2021.03.24 SCSKが再発防止徹底、元社員逮捕松井証券口座から2億円を不正出金
SCSKは24日、同社元社員が松井証券の顧客口座から計約2億円を不正に出金していた疑いが判明したと発表した。谷原徹社長は同日に東京都内で記者会見を開き、「元社員の不正行為により被害に遭われた方々に深くおわび申し上げます」と陳謝。再発防止策を徹底し、信頼回復に努める考えを示した。
SCSKは松井証券のシステム管理を請け負い、元社員が担当していた。警視庁は同日、電子計算機使用詐欺などの容疑で元社員を逮捕。SCSKは、同日付で懲戒解雇した。
不正行為で被害を受けたのは、15人の松井証券の顧客。谷原社長は「お客さまのシステムの開発、保守、運用を受託する企業として、このたびの事態が起きたことを極めて重大に受け止めています」と、反省の弁も述べた。被害に遭った顧客には、松井証券から既に全額を返金。SCSKも、松井証券に対して被害相当額を支払ったという。
元社員は、顧客210人分の口座のログインIDやパスワードなどを不正に取得。松井証券のデータセンターにあった顧客情報を含むファイルを、SCSKが管理する開発用システムに転送していたとみられる。
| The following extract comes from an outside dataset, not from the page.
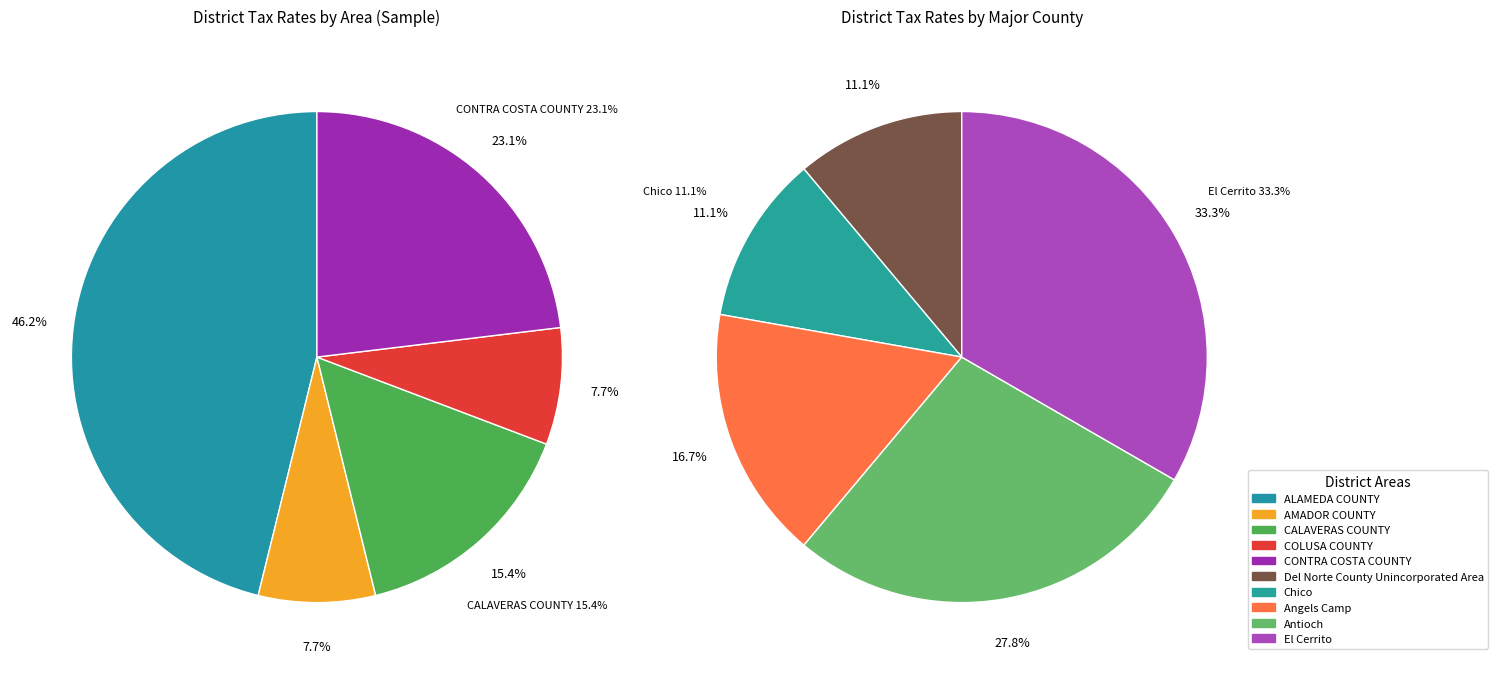

Is there a majority slice in this chart?

No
さらに元社員は、抽出した顧客情報を用いて証券口座に不正ログインし、顧客が保有する有価証券を売却。売却代金を含めて証券口座に預けられていた現金を、不正に開設した銀行口座に送金していた。松井証券との共同調査の結果、不正な送金行為の期間は17年6月から19年11月までに及んだという。
再発防止に向けては、データ・ファイル転送や社外へのメール送信の管理を厳格化するほか、開発環境をSCSKから松井証券に移設。内部者による不正を防ぐ観点から、情報セキュリティ体制やけん制機能などを強化する方針も打ち出した。